■ 抜粋本文 ■
■ ■ ■ ■ ■ ■ ■

最終選考に残ったすべての作品に言えることかもしれないが、作りすぎているという印象が残ったのだった。ストーリーを作りすぎている。小説は作るものだが、どこかで作るという自意識を手放したとき、綱を解かれた馬のように、作品は野を駆け出すのではないだろうか。もっと小さな一つか二つのことをじっくり展開してもよかったかもしれないのに、次々と、映像が安易に、いや、安易な映像が、立ち上がりすぎる。読者が想像力を使うひまがない。
ニノミヤは「私」の母の内縁の夫であり、「私」とニノミヤは、たいへんデリケートで微妙な関係である。ニノミヤもなかなか魅力的に描かれ、「私」はニノミヤに、恋に近い感情を持っているなと読み進めていくと、実際、「恋をしていた」という文章が表れた。だがその数行あとで、この微妙な関係を一挙に粉砕する、爆弾のような「事実」が明かされる。悲劇といってもいい。
小説はこの衝撃をおさめるような(別におさめなくてもいいのだが)、なんらの処理もなく、話はいきなり二十年後に飛ぶ。「私」は(偽善的にまで)善良な県庁職員と結婚することになっている。めでたくすべてがまとめられたが、これでいいのかという思いが残った。今後の作品に期待したい。
「セイの、におい」は、介護の現場やホストとの交際など、生々しく、時に汚れた生理的世界を描きながら、文章のなかに、不意に流れる清潔さがある。その一点に共振した。ストーリー主体でぐんぐん流れる小説が多い中、むしろ停滞することで複雑な味を残していた。
成長小説の秀作
北上次郎
親ではない大人、しかも世間の規範から少しズレている大人が水先案内人となって未知の世界に案内されるというのは、成長小説によくあるパターンといっていい。だから珍しいわけでもないし、新しくもない。その物語の大枠は私たちが昔から読んできたものだ。問題は、そこに登場する大人をどういう人物として造形するか、具体的な挿話をどう作り上げるかだ。それによって見慣れた風景が鮮やかに一変する。そこにこそ作家の腕が問われる、と言い換えてもいい。

■ ■ ■ ■ ■ ■ ■

上の小説賞の選評を、最後の文のあとから書き継いでください。

■ ■ ■ ■ ■ ■ ■

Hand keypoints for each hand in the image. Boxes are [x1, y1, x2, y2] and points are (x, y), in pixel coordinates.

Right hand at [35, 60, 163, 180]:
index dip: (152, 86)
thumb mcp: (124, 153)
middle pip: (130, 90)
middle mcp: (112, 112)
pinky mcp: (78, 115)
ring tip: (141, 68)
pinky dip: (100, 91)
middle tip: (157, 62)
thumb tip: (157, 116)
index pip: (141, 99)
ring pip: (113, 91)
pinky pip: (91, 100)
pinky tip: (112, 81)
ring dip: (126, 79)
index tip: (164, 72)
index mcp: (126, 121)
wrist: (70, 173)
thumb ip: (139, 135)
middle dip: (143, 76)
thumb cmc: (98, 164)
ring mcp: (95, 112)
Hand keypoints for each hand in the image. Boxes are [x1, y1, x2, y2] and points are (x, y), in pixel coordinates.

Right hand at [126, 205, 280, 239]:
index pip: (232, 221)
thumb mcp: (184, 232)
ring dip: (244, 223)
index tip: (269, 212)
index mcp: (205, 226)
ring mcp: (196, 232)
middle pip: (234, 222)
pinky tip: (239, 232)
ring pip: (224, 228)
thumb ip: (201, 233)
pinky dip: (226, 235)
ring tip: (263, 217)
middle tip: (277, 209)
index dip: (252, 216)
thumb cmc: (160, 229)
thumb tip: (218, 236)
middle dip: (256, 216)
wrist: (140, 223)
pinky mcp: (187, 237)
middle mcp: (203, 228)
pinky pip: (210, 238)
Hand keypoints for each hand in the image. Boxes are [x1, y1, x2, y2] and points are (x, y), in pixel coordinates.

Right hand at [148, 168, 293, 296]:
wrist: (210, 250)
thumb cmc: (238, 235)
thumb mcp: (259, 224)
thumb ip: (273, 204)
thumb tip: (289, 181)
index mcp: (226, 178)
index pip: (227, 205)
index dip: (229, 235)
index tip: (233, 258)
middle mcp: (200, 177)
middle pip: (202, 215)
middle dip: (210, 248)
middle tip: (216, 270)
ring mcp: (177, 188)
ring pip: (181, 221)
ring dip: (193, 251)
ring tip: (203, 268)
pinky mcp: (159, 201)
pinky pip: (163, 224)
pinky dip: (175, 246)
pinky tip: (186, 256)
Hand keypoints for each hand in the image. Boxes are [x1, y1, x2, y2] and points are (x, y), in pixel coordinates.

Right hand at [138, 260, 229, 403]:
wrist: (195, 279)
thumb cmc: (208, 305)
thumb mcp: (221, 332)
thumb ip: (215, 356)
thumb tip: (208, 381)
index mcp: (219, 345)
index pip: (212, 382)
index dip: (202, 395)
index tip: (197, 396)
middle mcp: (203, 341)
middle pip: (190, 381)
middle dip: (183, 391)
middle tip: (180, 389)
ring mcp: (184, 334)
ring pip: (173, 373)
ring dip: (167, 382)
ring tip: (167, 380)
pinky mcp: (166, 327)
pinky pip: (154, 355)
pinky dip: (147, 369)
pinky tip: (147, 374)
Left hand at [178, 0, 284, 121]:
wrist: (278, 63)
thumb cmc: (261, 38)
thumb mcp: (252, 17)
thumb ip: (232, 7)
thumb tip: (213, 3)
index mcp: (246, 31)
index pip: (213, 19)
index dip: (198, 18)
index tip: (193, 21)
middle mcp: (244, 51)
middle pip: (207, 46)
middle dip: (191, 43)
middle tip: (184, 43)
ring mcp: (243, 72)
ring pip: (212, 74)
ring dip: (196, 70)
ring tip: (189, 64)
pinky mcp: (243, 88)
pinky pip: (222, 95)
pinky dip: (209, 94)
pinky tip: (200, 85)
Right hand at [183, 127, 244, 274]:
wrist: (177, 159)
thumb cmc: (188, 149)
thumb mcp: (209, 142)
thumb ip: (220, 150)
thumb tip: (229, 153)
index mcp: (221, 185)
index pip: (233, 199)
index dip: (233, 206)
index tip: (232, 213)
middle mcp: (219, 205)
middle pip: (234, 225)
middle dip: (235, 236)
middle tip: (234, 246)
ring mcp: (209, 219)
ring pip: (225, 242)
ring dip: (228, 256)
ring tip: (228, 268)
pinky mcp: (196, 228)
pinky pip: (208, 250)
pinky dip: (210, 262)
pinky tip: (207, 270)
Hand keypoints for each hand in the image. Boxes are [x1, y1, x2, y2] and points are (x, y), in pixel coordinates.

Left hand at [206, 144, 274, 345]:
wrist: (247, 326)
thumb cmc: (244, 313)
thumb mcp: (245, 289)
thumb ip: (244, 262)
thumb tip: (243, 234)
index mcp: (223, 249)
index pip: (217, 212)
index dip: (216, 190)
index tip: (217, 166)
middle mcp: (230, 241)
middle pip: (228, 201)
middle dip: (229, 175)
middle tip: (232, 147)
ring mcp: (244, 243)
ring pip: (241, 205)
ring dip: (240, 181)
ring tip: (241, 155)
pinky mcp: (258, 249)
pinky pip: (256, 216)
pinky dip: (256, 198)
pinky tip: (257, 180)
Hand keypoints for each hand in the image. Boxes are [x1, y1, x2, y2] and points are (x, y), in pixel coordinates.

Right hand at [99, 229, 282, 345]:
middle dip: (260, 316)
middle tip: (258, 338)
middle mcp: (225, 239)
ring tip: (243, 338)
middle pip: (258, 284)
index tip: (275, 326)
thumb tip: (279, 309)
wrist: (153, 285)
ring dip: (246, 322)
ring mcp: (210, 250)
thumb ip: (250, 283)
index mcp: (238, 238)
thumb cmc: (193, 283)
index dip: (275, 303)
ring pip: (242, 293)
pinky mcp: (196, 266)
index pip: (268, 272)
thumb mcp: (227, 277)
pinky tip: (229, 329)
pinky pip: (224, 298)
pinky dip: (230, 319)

■ ■ ■ ■ ■ ■ ■

■ 課題の結果 ■
長谷川多紀「ニノミヤのこと」は、そういう成長小説の一編だが、母親の頼りない同居人に心を寄せる少女の息づかいを鮮やかに描いた作品として印象に残った。その同居人が××であることが判明するラストについては、一部で作りすぎの声もあったが、それは同居人が母と住むことになった背景の基盤でもあり、物語に自然に溶け込んでいると思う。この「さくらんぼ文学新人賞」から才能あふれる新人作家が誕生したことを素直に喜びたい。
奨励賞にとどまった木々乃すい「おねえさんの呪文」も、同じモチーフの成長小説で、近所にすむ「おねえさん」と親しくなった小学4年生のなつめの日々を、巧みな造形とエピソードを積み重ね、成長の芯を描いている。こちらには、おねえさんの部屋にたむろしている大人たちが自由な人間というよりもただの酒飲みにしか見えないという批判があったが、私はそれよりも安易な比喩の使い方が気になった。ここを直すだけでも作品は大幅に変化する。そういう意味では、この作家にいちばん伸びしろを感じる。